Enviada em 10/10/2021

Após a Guerra Fria, com a ascensão do sistema econômico capitalista - vigente no Brasil, tornou-se banal a diferença social entre os seres, o que levou a um alto número de pessoas que moram na rua. Nesse contexto, é inegável que os moradores de ruas evidenciam um descaso do governo e impactam a economia do país.

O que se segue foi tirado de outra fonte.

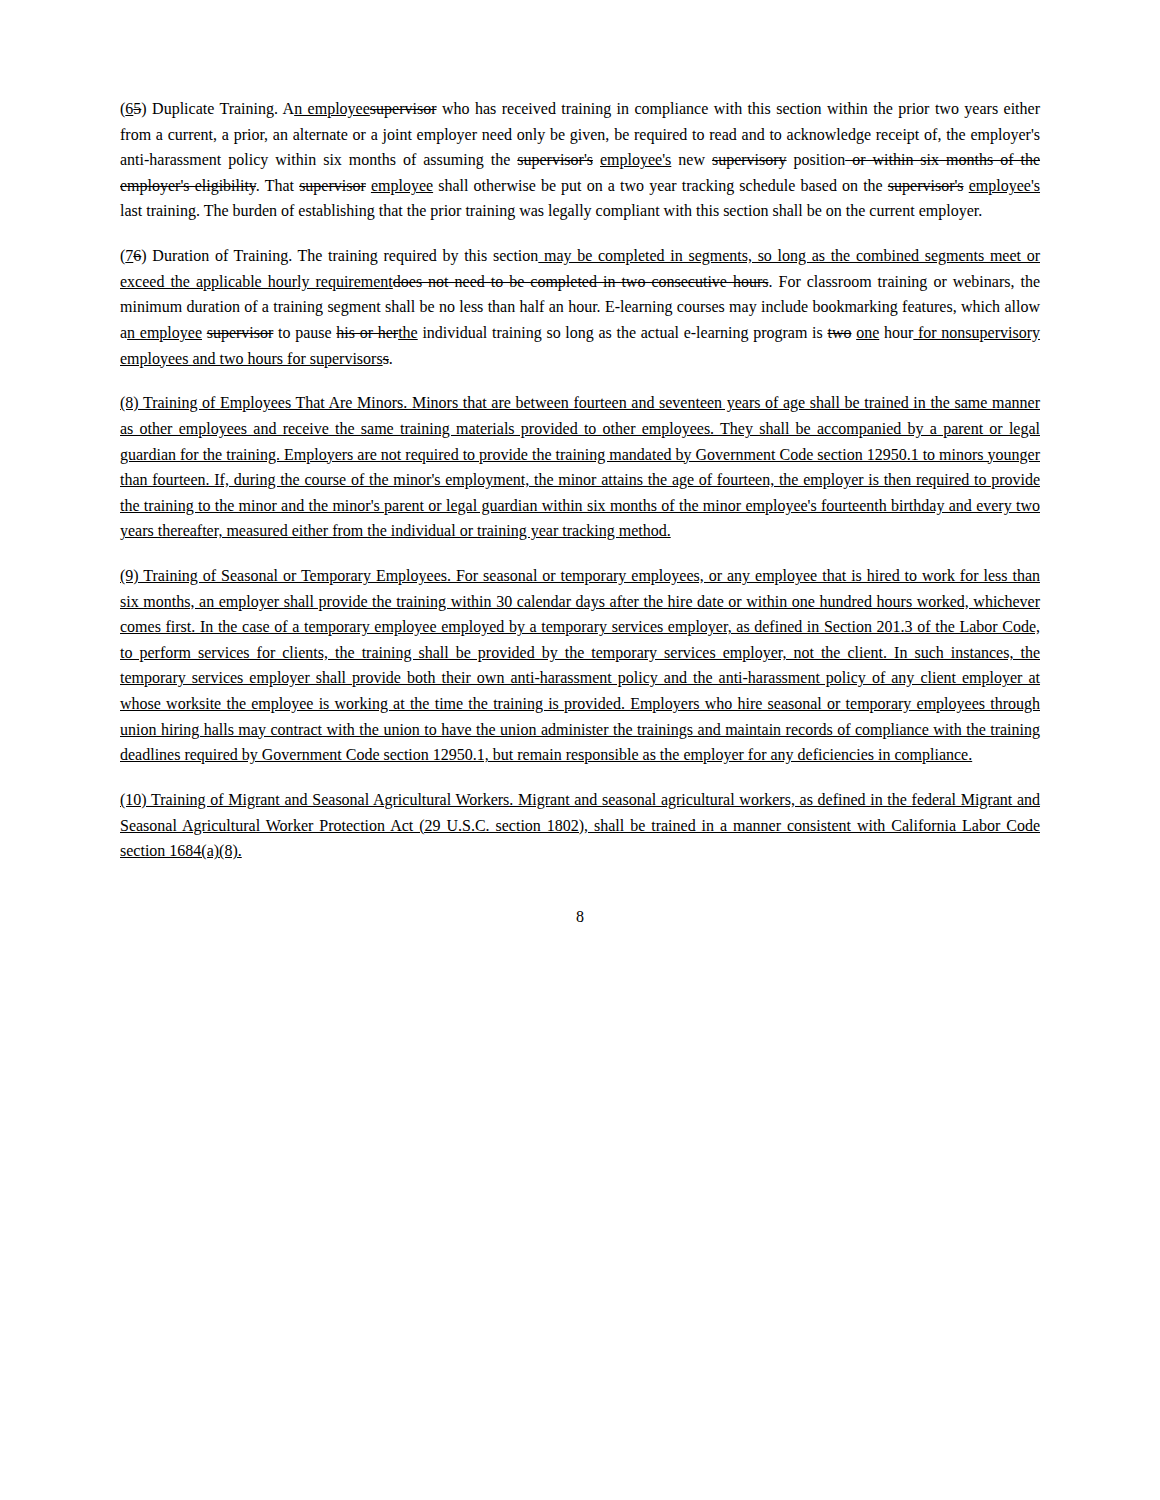(65) Duplicate Training. An employee supervisor who has received training in compliance with this section within the prior two years either from a current, a prior, an alternate or a joint employer need only be given, be required to read and to acknowledge receipt of, the employer's anti-harassment policy within six months of assuming the supervisor's employee's new supervisory position or within six months of the employer's eligibility. That supervisor employee shall otherwise be put on a two year tracking schedule based on the supervisor's employee's last training. The burden of establishing that the prior training was legally compliant with this section shall be on the current employer.
(76) Duration of Training. The training required by this section may be completed in segments, so long as the combined segments meet or exceed the applicable hourly requirement does not need to be completed in two consecutive hours. For classroom training or webinars, the minimum duration of a training segment shall be no less than half an hour. E-learning courses may include bookmarking features, which allow an employee supervisor to pause his or her the individual training so long as the actual e-learning program is two one hour for nonsupervisory employees and two hours for supervisors s.
(8) Training of Employees That Are Minors. Minors that are between fourteen and seventeen years of age shall be trained in the same manner as other employees and receive the same training materials provided to other employees. They shall be accompanied by a parent or legal guardian for the training. Employers are not required to provide the training mandated by Government Code section 12950.1 to minors younger than fourteen. If, during the course of the minor's employment, the minor attains the age of fourteen, the employer is then required to provide the training to the minor and the minor's parent or legal guardian within six months of the minor employee's fourteenth birthday and every two years thereafter, measured either from the individual or training year tracking method.
(9) Training of Seasonal or Temporary Employees. For seasonal or temporary employees, or any employee that is hired to work for less than six months, an employer shall provide the training within 30 calendar days after the hire date or within one hundred hours worked, whichever comes first. In the case of a temporary employee employed by a temporary services employer, as defined in Section 201.3 of the Labor Code, to perform services for clients, the training shall be provided by the temporary services employer, not the client. In such instances, the temporary services employer shall provide both their own anti-harassment policy and the anti-harassment policy of any client employer at whose worksite the employee is working at the time the training is provided. Employers who hire seasonal or temporary employees through union hiring halls may contract with the union to have the union administer the trainings and maintain records of compliance with the training deadlines required by Government Code section 12950.1, but remain responsible as the employer for any deficiencies in compliance.
(10) Training of Migrant and Seasonal Agricultural Workers. Migrant and seasonal agricultural workers, as defined in the federal Migrant and Seasonal Agricultural Worker Protection Act (29 U.S.C. section 1802), shall be trained in a manner consistent with California Labor Code section 1684(a)(8).
8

Em primeira análise, os sem-tetos representam uma falha do Estado. Segundo o artigo primeiro da Declaração dos Direitos Humanos, os seres humanos são iguais em direitos. Posto isso, é inegável que a diferença social, representada pelos moradores de ruas - que carecem de igualdade ao acesso à moradia -, traz à tona a falha da esfera pública em cumprir e administrar as leis impostas, o que necessita ser mudado.

Ademais, os moradores de ruas impactam, indiretamente, na situação econômica do país. Conforme pesquisa realizada pela Fundação Instituto de Pesquisas Econômicas, mais da metade das pessoas que moram nas ruas fazem parte da população economicamente ativa, isto é, podem contribuir positivamente para o giro econômico do Brasil, pois estão, fisicamente, aptos ao trabalho. Dito isso, é notório que um país perde dinheiro ao ter seres desabrigados no território, uma vez que esses cidadãos poderiam gerar lucro à economia.

Portanto, os moradores de ruas podem influenciar a economia de um país, além de representarem um descumprimento das leis, por parte do Estado. Nesse cenário, a fim de minimizar o número de sem-tetos, o governo deve, por meio do Ministério da Cidadania, disponibilizar vagas de empregos exclusivas a essas pessoas, além de moradias gratuitas temporárias àqueles que aceitarem o trabalho, até que esses indivíduos atinjam uma boa condição financeira. Dessa forma, esse problema social será menos comum no Brasil.